### Extrait source

○ ○ ○

À l’insu d’Encinas, la réunion a été secrètement enregistrée.

« Vers dix heures du matin du 16 février [2022], une équipe de trois experts du renseignement et de la surveillance secrète est arrivée au “Greco Ozari”, un restaurant grec renommé du nord de Tel-Aviv... Ils se sont assis à côté de l’une des tables, ont commandé quelque chose à manger et à boire, mais ont surtout cherché le meilleur endroit dans le restaurant où ils pourraient installer les caméras et les microphones. »

L’article ne révèle pas qui a ordonné l’enregistrement.

Une fois assis dans le restaurant, comme l’a précédemment rapporté le New York Times, Encinas a tenté de minimiser les accusations portées contre Zeron et de le convaincre d’aider à résoudre l’affaire, assurant Zerón que ni lui [Encinas] ni le président Lopez Obrador ne voulaient qu’il aille en prison. Encinas a presque supplié Zerón de lui fournir des informations sur ce qui était arrivé aux étudiants, en lui promettant le soutien du président. Dans l’interview accordée à Sheva Yamim, Zerón se moque de la tentative maladroite d’Encinas : « Il devait être très naïf, ou peut-être désespéré, s’il pensait pouvoir me convaincre, avec ces promesses et ces mots, de retourner dans un endroit (le Mexique) où une campagne de persécution politique, entièrement basée sur des mensonges, est menée contre moi. »

Cette rencontre a peut-être anéanti toute chance qu’Israël renvoie Zerón au Mexique. Bien que López Obrador ait froissé des diplomates en critiquant publiquement Israël pour ne pas avoir renvoyé Zerón, l’article montre clairement que ce sont les propres mots d’Encinas lors de la conversation enregistrée secrètement qui sont les plus préjudiciables à la requête du Mexique. Comme le dit un haut fonctionnaire israélien dans Sheva Yamim, ces commentaires pourraient être “le dernier clou dans le cercueil” de la demande d’extradition.

Dans l’entretien, Zerón, 60 ans, raconte qu’il a grandi dans une famille de la classe moyenne à Mexico, qu’il est l’un des quatre fils d’un père comptable et d’une mère femme au foyer.

« Je ne suis jamais allé dans une école privée », dit-il. » J’ai toujours fréquenté des écoles publiques ». Enfant, il rêvait d’une carrière militaire, mais après le lycée, sous la pression de sa famille, il a continué à étudier l’administration des affaires à l’université. Il a ensuite obtenu une maîtrise en droit, bien qu’il n’ait jamais été agréé en tant qu’avocat. Il a commencé sa carrière dans les affaires - Zerón a été l’importateur qui a introduit au Mexique la marque de mode française Lacoste, par exemple - mais la récession au Mexique a fini par avoir raison de lui ».

○ ○ ○

### Enregistrements fournis
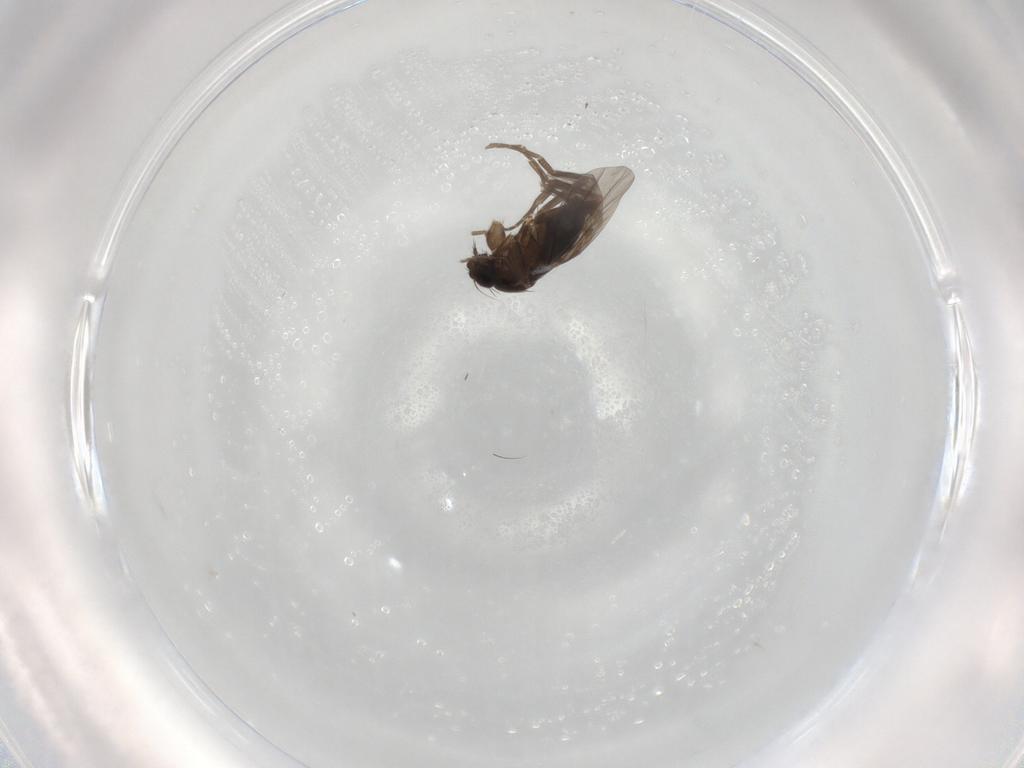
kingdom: Animalia
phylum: Arthropoda
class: Insecta
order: Diptera
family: Phoridae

○ ○ ○

### Complétez ce qui suit
**1.** D'après le texte sur Zerón, quelle marque de mode française a-t-il introduite au Mexique ?
**2.** Recopiez le passage du texte sur Zerón qui va de « Cette rencontre a » à « la demande d’extradition. », bornes incluses.
Ces enregistrements proviennent d'une autre source.

### Réponses aux consignes
**1.** Lacoste.

**2.**
Cette rencontre a peut-être anéanti toute chance qu’Israël renvoie Zerón au Mexique. Bien que López Obrador ait froissé des diplomates en critiquant publiquement Israël pour ne pas avoir renvoyé Zerón, l’article montre clairement que ce sont les propres mots d’Encinas lors de la conversation enregistrée secrètement qui sont les plus préjudiciables à la requête du Mexique. Comme le dit un haut fonctionnaire israélien dans Sheva Yamim, ces commentaires pourraient être “le dernier clou dans le cercueil” de la demande d’extradition.